For a troublingly long while I have been almost finished with an update to my software for exploring topic models, which consists of an R package, dfrtopics, and a JavaScript thingy, dfr-browser. This update is focused on making it easier to look at a single topic model more than one way or to toggle between topic models of identical or related corpora. Experience suggests that producing and interpreting even one useful topic model of a corpus is so much work that many people, myself included, are tempted to stop short of comparing the outputs of multiple models, even though this is an important way of checking that patterns revealed by any model are not purely artifacts.

The big software update is in dfr-browser, and the documentation on the github project homepage has a new section on setting up a browser visualization of multiple models. But this configuration has enough fiddly bits to it that anyone with the rudiments of R may prefer trying it all out through dfrtopics. The key function is dfr_browser(), which can be invoked on a list of models and/or with more than one metadata variable as the “conditioning” variable (e.g. date of publication, publication venue, etc.). The process for creating and/or loading a model is unchanged and is detailed in the vignette.

Suppose one has several model objects, m1, m2, m3. Then

dfr_browser(list(m1, m2, m3))

will generate and open up a dfr-browser with a menu for swapping among the models.1 In itself this is probably not much more useful than simply creating three separate dfr-browsers and looking at them in three browser windows, though it can be helpful to look at a particular document or word “view” (i.e. topic breakdown) in the browser and toggle among models.

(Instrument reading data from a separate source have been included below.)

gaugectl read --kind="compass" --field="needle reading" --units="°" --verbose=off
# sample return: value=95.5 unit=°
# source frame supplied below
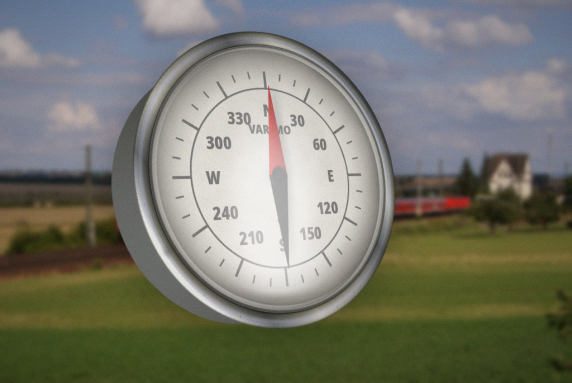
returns value=0 unit=°
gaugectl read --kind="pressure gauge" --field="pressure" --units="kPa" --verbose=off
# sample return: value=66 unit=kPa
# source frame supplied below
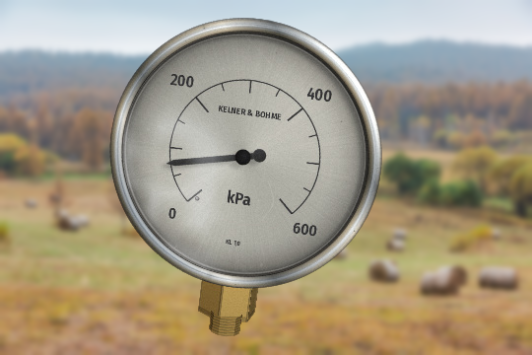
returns value=75 unit=kPa
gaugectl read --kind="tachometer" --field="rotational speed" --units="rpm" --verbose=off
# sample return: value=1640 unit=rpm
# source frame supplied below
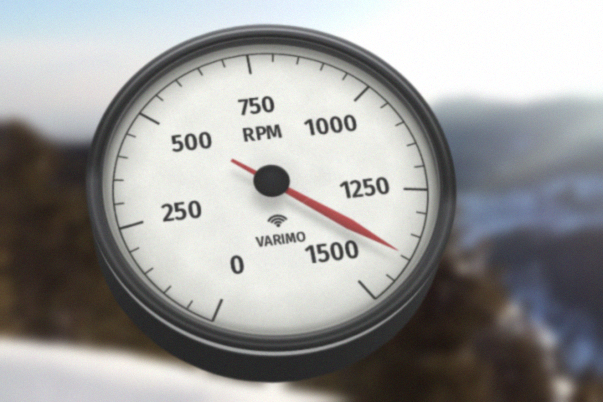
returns value=1400 unit=rpm
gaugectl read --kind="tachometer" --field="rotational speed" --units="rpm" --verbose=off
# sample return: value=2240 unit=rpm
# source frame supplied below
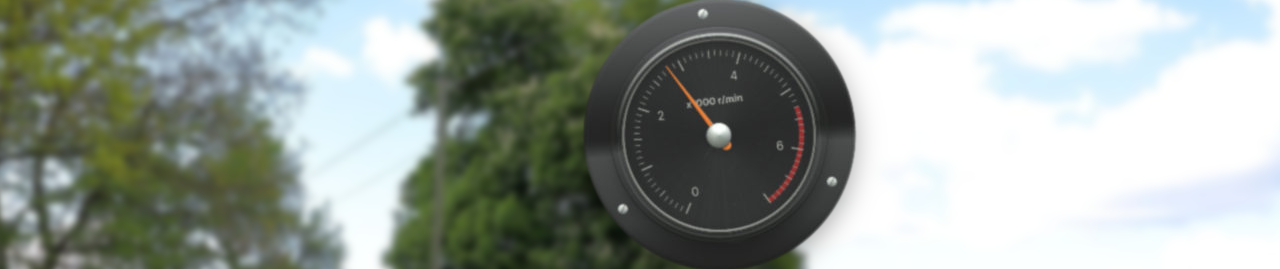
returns value=2800 unit=rpm
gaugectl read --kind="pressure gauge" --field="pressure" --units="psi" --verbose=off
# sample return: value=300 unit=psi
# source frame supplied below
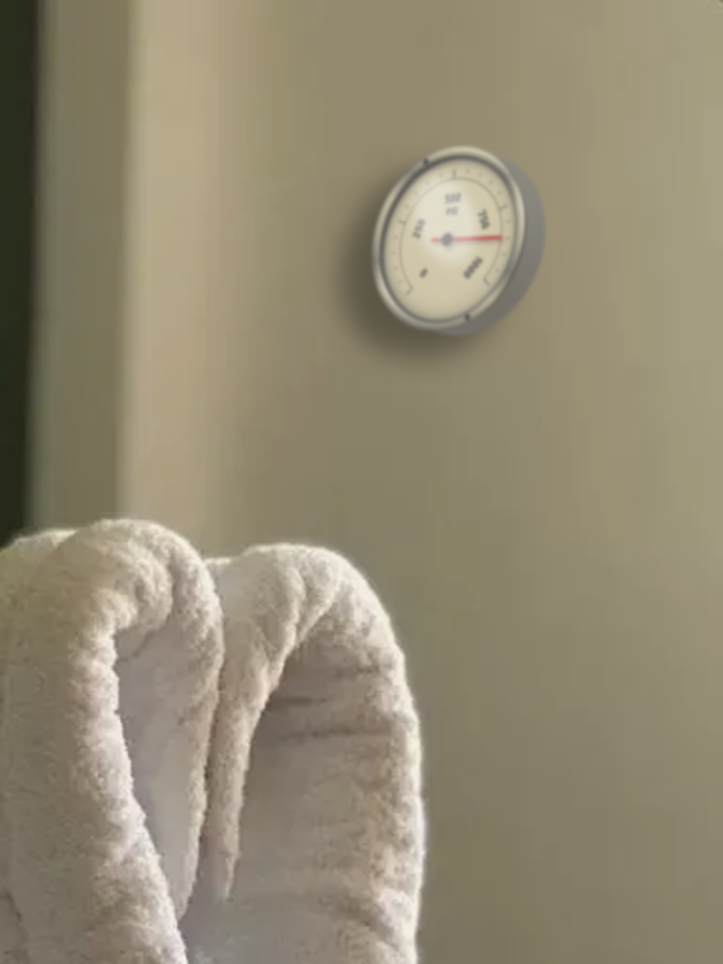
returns value=850 unit=psi
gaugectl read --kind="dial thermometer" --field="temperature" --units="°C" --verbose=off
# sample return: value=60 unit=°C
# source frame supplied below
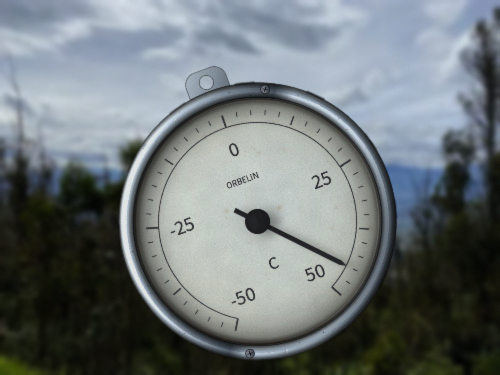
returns value=45 unit=°C
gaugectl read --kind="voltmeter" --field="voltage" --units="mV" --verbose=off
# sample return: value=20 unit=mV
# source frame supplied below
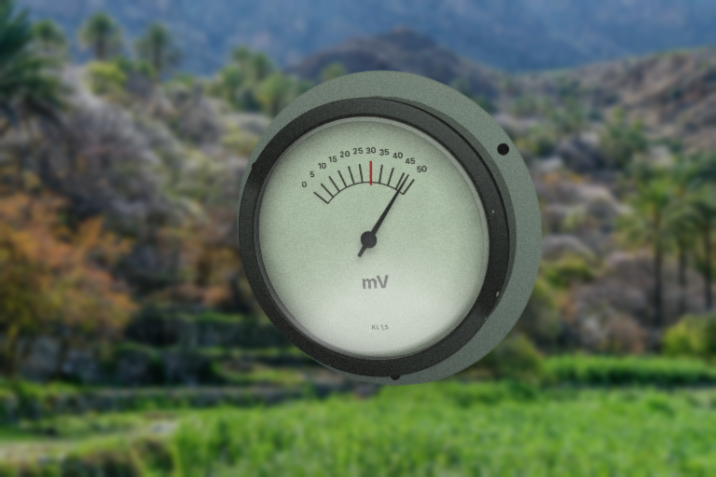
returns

Or suppose one wishes to be able to look at topics conditional on both publication year and journal of publication:

dfr_browser(m1, condition=c("pubdate", "journaltitle"))

Here the the menu will offer the option of swapping between the two covariates (again this is most revealing when examining a particular topic).

Finally, dfrtopics has a rudimentary way of “aligning” models (by matching topics whose heavily-weighted words are similar). Aligned models are particularly informative to look at together, since the visualizer can give some clues as to how “similar” apparently similar topics are. The process is as follows:

list(m1, m2, m3) %>%
    model_distances(n_words=40) %>% # try other values
    align_topics() %>%

The “About” page of the resulting visualization includes a table showing how topics have been aligned.

Six years on from the start of this project, the specialization to JSTOR articles looks a little silly. This all started with a specific analysis of a specific JSTOR corpus, but over time the principle of It Must Be Abstract took over. I myself have been most gratified when people have bravely tried to use the thing with models of other kinds of documents. The JSTOR-specialization is baked in here and there in this software (and it’s stuck in the “dfr” in the names), but only lightly; I have tried to make it usable for general purposes but left all the default behaviors to work easily with JSTOR DfR data. In a few places these defaults will trip you up if you try to use it with different kinds of metadata, and I’m afraid the documentation is imperfect, but I’ve given some attention to this in the updates to dfr-browser and dfrtopics, and hope to do more at some point.

I also plan to write up a tutorial-style demonstration of exploring multiple models soon (famous last words). But to prevent me from sitting on this “almost finished” stuff forever when it is possibly already usable, I’ve pushed the current versions of dfrtopics and dfr-browser to github. To try something like the above R examples, install the R package with devtools::install_github("agoldst/dfrtopics"). I’m certainly glad to hear from anyone who does, though at this late stage of human civilization I can’t promise any support or even bug fixes.

  1. “Opening up” now requires installing the servr package. dfr_browser can also be directed the export the necessary files to any location (dfr_browser(list(m1, m2), out_dir="mybrowser", browse=F)) and you can run a web server from there yourself.